__What to produce__
Retype the listing below word for word, leaving out the pictures.

● ● ● ● ● ● ●

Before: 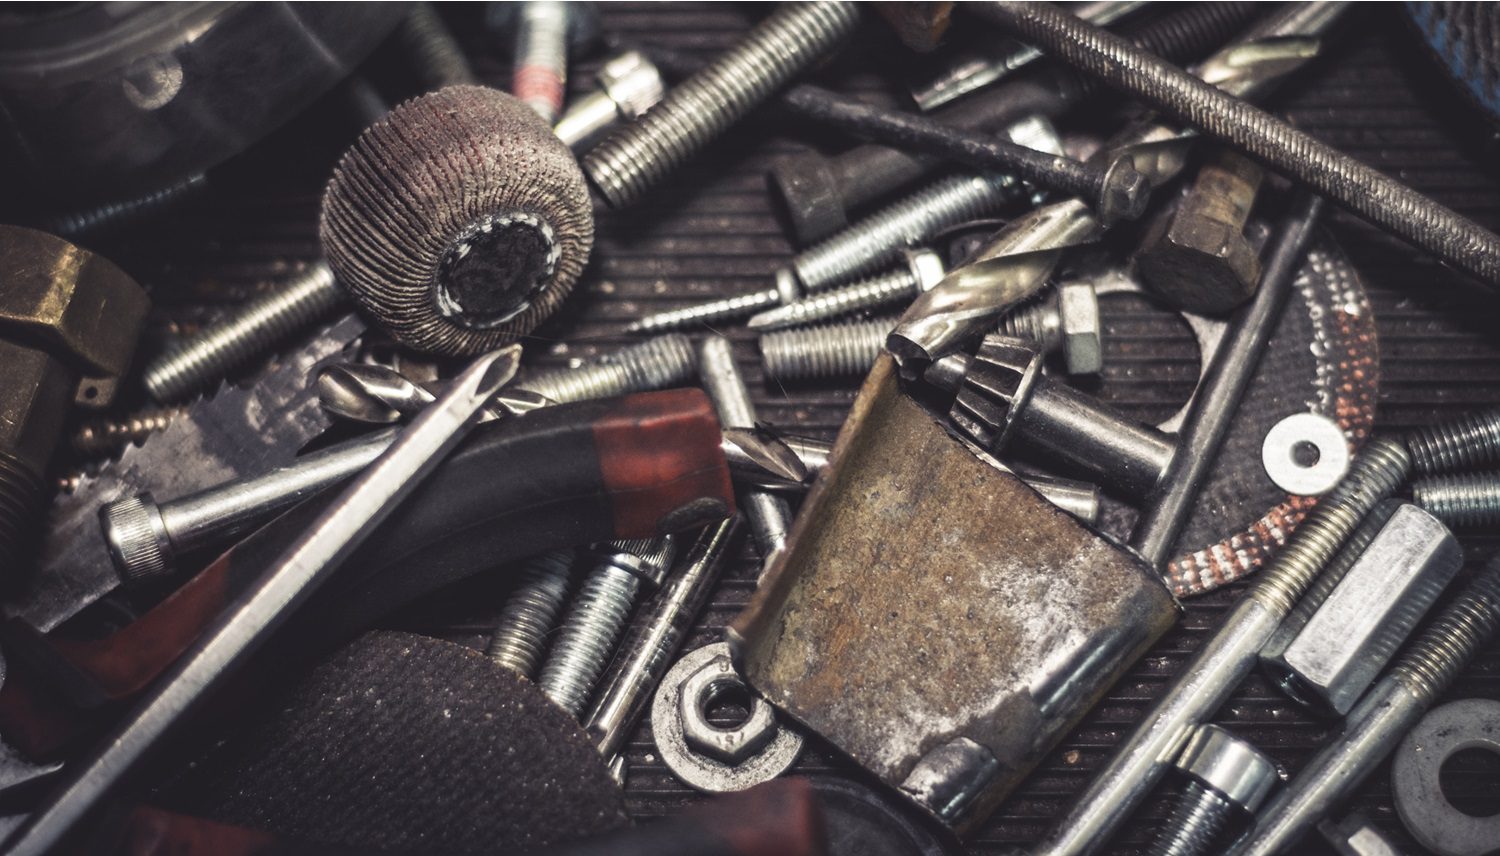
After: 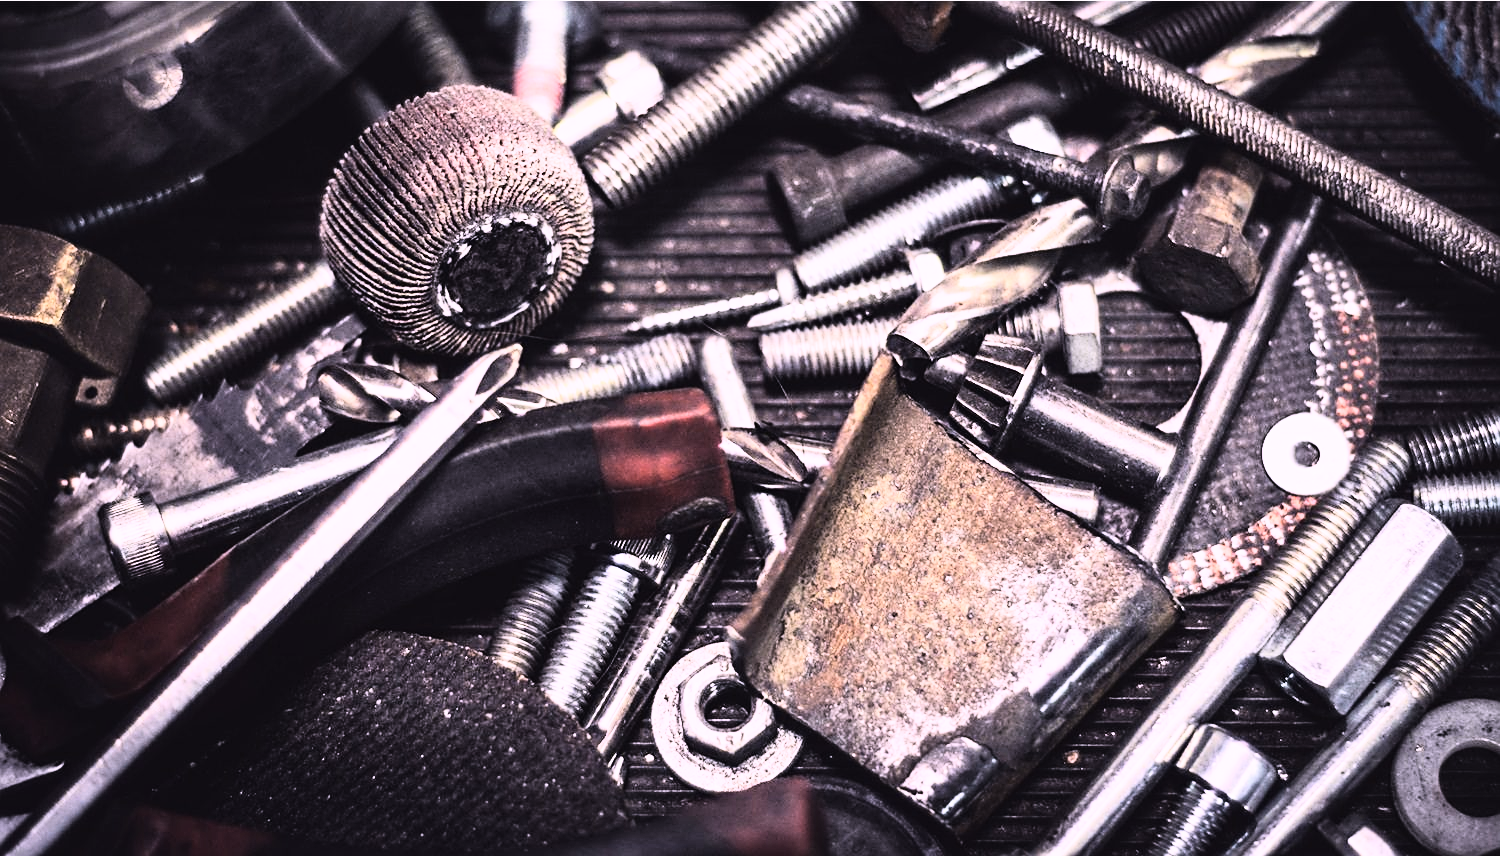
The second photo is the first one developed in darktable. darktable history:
rgb curve: curves: ch0 [(0, 0) (0.21, 0.15) (0.24, 0.21) (0.5, 0.75) (0.75, 0.96) (0.89, 0.99) (1, 1)]; ch1 [(0, 0.02) (0.21, 0.13) (0.25, 0.2) (0.5, 0.67) (0.75, 0.9) (0.89, 0.97) (1, 1)]; ch2 [(0, 0.02) (0.21, 0.13) (0.25, 0.2) (0.5, 0.67) (0.75, 0.9) (0.89, 0.97) (1, 1)], compensate middle gray true
sharpen: on, module defaults
white balance: red 1.066, blue 1.119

● ● ● ● ● ● ●

__Output for this task__
Before: 
After: 
The second photo is the first one developed in darktable. darktable history:
rgb curve: curves: ch0 [(0, 0) (0.21, 0.15) (0.24, 0.21) (0.5, 0.75) (0.75, 0.96) (0.89, 0.99) (1, 1)]; ch1 [(0, 0.02) (0.21, 0.13) (0.25, 0.2) (0.5, 0.67) (0.75, 0.9) (0.89, 0.97) (1, 1)]; ch2 [(0, 0.02) (0.21, 0.13) (0.25, 0.2) (0.5, 0.67) (0.75, 0.9) (0.89, 0.97) (1, 1)], compensate middle gray true
sharpen: on, module defaults
white balance: red 1.066, blue 1.119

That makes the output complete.